Un si beau titre suscite forcément la curiosité. De quoi s’agit-il ?
Le titre est en réalité celui d’une collection crée par Isabelle Gallimard au Mercure de France il y a plus de 20 ans maintenant. « Le goût de... » regroupe des anthologies littéraires consacrées à des villes, des régions, des pays et à de nombreuses thématiques. Ce sont de véritables petites bibliothèques portatives et la collection compte près de 300 ouvrages à présent. Les premiers titres étaient pensés comme des invitations au voyage ; il s’agissait de faire découvrir des pays à travers des textes littéraires qui en donnaient le goût. Plus tard, devant le succès de la collection, elle a été étendue à des thèmes.
Comment avez-vous été amenée à écrire pour cette collection ?
J’ai eu la chance d’avoir des textes de mon premier ouvrage littéraire, « Eclats de mémoire » sélectionnés dans deux anthologies de la collection. Il y a eu aussi un « Goût de Beyrouth » paru en 2003. C’est comme ça que j’ai découvert la collection et que j’ai été invitée à y collaborer. J’ai donc publié « Le Goût de l’Orient », « Le Goût de la liberté » et « Le Goût d’Haïti ». Je pensais m’arrêter là quand Isabelle Gallimard m’a proposé de travailler à un volume sur le Liban. Nous étions début 2019 et le livre devait paraître courant 2020 pour accompagner les 100 ans de la naissance du Grand Liban. Puis, vers octobre 2019, face à la dégradation de la situation, le projet a été mis en veilleuse. J’en ai été très chagrinée et ça a été une longue bataille de le faire paraître, alors que malheureusement, les choses sont loin de s’être améliorées depuis.

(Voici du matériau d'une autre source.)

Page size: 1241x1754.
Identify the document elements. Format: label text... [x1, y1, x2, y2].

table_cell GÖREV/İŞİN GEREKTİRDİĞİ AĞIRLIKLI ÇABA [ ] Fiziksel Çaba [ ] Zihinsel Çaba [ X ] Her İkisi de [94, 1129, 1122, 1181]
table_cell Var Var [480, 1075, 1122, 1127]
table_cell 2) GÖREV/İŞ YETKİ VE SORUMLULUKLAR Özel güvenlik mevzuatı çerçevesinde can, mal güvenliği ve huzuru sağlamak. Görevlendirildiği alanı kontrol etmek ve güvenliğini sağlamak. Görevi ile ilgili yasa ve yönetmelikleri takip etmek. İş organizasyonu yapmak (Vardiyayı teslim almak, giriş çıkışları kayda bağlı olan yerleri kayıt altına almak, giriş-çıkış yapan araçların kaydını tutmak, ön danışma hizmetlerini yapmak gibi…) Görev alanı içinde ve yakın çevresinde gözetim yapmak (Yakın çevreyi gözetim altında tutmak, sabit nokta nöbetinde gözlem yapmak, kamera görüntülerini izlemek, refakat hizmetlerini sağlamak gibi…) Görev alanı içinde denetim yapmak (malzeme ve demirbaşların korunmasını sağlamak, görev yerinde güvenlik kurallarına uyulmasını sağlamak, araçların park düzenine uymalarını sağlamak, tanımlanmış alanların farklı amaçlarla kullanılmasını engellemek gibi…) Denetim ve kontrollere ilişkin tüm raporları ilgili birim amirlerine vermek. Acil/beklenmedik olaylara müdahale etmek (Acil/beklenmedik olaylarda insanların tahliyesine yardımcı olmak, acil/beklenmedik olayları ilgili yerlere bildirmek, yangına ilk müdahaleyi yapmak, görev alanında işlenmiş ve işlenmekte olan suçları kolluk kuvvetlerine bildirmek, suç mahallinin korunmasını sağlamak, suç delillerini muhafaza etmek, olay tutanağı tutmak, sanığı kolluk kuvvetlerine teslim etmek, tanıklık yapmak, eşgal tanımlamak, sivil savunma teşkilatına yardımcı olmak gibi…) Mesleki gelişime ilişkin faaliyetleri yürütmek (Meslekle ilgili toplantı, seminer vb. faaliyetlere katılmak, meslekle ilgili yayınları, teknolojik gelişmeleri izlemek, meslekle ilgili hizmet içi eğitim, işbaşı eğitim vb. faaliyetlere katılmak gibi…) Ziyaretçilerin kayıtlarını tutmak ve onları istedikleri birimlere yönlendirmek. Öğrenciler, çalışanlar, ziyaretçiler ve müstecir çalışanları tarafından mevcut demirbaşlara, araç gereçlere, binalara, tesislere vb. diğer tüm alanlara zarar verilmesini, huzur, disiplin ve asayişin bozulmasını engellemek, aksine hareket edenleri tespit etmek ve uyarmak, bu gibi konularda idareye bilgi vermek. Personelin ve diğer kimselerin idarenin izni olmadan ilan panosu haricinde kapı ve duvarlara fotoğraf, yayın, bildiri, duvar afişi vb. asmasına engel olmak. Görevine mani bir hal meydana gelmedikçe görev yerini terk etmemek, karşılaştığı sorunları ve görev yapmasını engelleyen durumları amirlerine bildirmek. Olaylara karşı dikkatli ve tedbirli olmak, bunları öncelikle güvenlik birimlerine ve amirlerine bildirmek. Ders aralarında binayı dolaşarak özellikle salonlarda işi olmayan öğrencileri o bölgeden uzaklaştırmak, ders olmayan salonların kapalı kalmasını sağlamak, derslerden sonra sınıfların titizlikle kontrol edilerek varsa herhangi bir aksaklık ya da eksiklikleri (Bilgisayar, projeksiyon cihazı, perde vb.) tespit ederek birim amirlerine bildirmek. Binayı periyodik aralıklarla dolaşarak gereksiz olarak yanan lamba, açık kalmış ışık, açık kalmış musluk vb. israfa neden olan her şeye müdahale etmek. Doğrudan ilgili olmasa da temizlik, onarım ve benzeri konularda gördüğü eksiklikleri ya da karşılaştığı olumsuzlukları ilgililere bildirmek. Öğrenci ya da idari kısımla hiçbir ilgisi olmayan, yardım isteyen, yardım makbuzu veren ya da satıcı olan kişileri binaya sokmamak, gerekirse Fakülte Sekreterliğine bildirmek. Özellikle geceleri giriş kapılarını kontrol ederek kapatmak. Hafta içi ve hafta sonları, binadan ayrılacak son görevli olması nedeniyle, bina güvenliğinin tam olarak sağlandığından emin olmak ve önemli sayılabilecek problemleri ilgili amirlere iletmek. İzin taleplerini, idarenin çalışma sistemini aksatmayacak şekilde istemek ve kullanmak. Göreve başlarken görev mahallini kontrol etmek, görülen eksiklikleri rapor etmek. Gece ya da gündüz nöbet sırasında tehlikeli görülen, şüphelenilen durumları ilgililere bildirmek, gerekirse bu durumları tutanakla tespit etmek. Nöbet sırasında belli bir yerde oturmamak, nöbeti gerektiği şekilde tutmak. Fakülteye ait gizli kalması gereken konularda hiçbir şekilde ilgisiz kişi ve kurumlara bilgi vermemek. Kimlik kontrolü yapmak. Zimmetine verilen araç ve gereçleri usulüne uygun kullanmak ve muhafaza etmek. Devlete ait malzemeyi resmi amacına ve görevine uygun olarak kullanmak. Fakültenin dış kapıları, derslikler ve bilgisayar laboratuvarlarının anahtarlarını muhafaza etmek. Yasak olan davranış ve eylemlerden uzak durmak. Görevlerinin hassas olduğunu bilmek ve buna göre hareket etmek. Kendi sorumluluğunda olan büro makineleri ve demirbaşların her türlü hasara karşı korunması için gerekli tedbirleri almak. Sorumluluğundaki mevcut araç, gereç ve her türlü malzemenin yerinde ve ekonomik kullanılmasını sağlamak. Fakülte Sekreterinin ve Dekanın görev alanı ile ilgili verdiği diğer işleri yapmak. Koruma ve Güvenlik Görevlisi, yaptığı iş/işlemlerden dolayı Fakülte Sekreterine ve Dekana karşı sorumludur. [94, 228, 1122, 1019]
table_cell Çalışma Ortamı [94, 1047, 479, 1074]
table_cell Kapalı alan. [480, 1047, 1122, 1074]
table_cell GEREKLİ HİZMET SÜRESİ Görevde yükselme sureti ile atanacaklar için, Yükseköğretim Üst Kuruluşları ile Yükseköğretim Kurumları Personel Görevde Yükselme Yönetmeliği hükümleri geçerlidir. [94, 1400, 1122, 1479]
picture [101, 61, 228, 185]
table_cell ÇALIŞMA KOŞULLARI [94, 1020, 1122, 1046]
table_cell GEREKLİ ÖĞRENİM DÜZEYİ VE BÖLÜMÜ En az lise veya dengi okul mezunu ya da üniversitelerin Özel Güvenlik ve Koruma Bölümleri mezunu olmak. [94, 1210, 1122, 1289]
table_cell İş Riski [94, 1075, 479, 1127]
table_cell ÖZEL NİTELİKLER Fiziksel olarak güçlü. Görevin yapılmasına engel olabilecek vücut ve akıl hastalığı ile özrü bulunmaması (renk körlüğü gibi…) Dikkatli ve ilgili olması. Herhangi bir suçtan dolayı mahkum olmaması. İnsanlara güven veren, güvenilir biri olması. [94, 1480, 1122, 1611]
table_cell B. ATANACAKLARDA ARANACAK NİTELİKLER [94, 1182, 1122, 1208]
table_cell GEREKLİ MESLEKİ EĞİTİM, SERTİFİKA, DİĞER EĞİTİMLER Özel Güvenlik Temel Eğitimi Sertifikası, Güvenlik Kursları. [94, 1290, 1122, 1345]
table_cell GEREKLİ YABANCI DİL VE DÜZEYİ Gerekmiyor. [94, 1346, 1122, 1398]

Oui, en effet. C’est un tel paradoxe de publier un ouvrage sur « Le goût du Liban » aujourd’hui !
Je crois que ça fait encore plus sens en raison de la situation désespérante qui est la nôtre. Je sais gré au Mercure de France de l’avoir fait paraître dans ces circonstances. Il s’agit pour moi d’un acte de foi dans ce pays, d’un geste de résistance par la culture. L’ambassade du Liban en France a apporté son soutien au projet manifestant ainsi sa volonté de continuer à construire l’avenir. J’espère qu’il recevra un bel accueil, même et surtout au milieu de la tourmente.
Quelles ont été vos principales difficultés dans la préparation de cet ouvrage ?

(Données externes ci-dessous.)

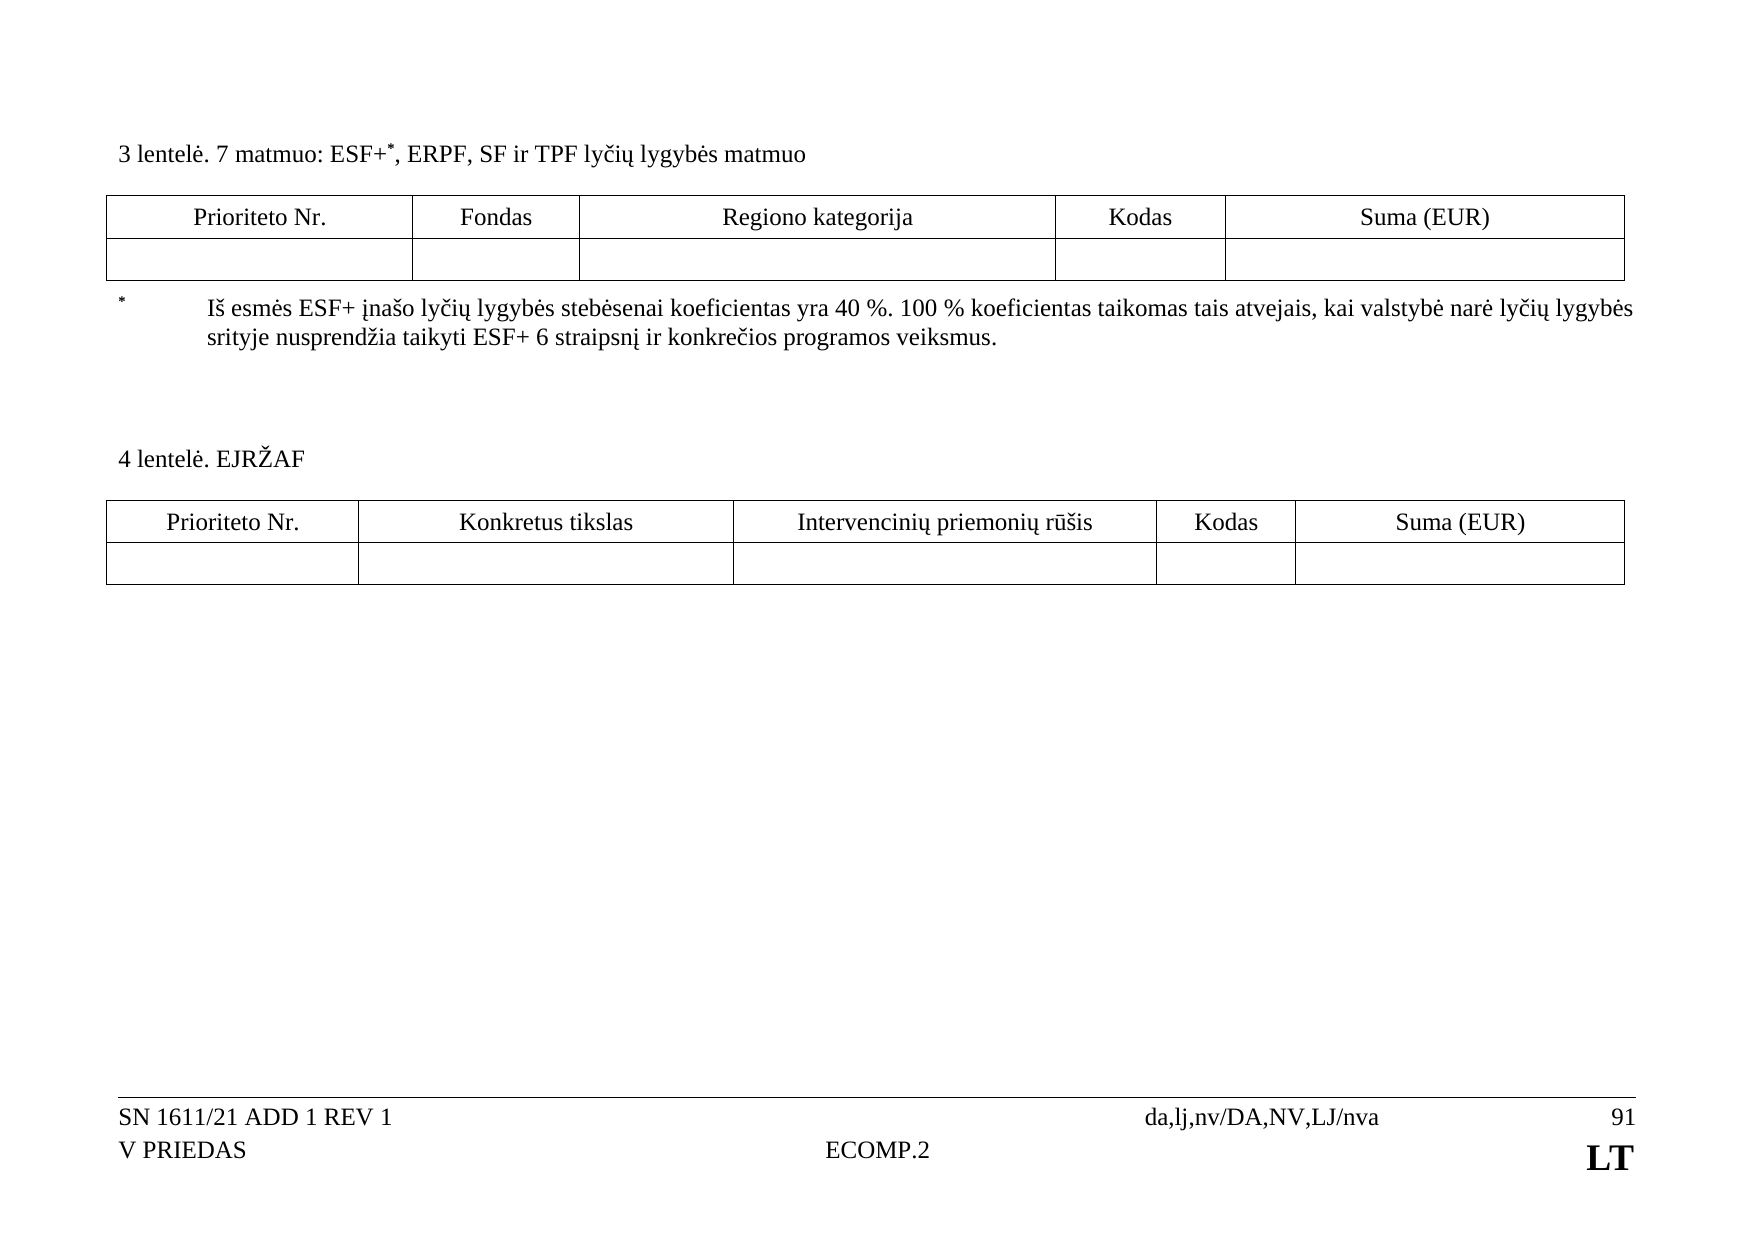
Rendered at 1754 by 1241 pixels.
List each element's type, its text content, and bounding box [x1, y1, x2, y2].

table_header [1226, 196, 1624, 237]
text 4 lentelė. EJRŽAF [118, 444, 1636, 473]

Comme pour chacun des ouvrages de cette collection, c’est la première étape, celle du choix des textes, qui est la plus importante et la plus difficile. Cela a été le cas de façon encore plus marquée ici, en raison de la quantité de textes que j’aurais voulu y inclure. Choisir m’a causé plusieurs nuits d’insomnie. Il me fallait des auteurs libanais et non-libanais, des textes classiques autant que d’autres représentant des écritures plus novatrices ; il était important que les littératures en arabe et en français y soient présentes mais également d’être représentatif du Liban dans sa diversité, ce qui n’est pas une mince affaire. Il fallait enfin donner envie d’aller vers ce pays, c’est quand même l’ADN de la collection, mais sans non plus en construire une image idyllique et en décalage avec la réalité. J’espère m’être rapprochée de l’équilibre, même si je n’y suis pas parvenue tout à fait. Appartenir à une collection, ce qui est une force pour un tel ouvrage, comporte des contraintes impitoyables de pagination et de format. Les présentations des textes doivent être brèves. Et comme chacun sait, faire court est infiniment plus difficile que faire long.
Quelques mots pour finir…
Parler de la couverture, du choix d’une photographie du port sur laquelle on distingue aussi le sérail, un clocher, un minaret et les signes d’une activité bouillonnante. Dire qu’elle suscite en moi beaucoup d’émotion, et qu’il faut y voir un hommage à cette ville meurtrie, blessée et magnifique, que nous aimons tant.
Le livre sera en vente vers la mi-septembre dans les librairies Antoine et Stephan.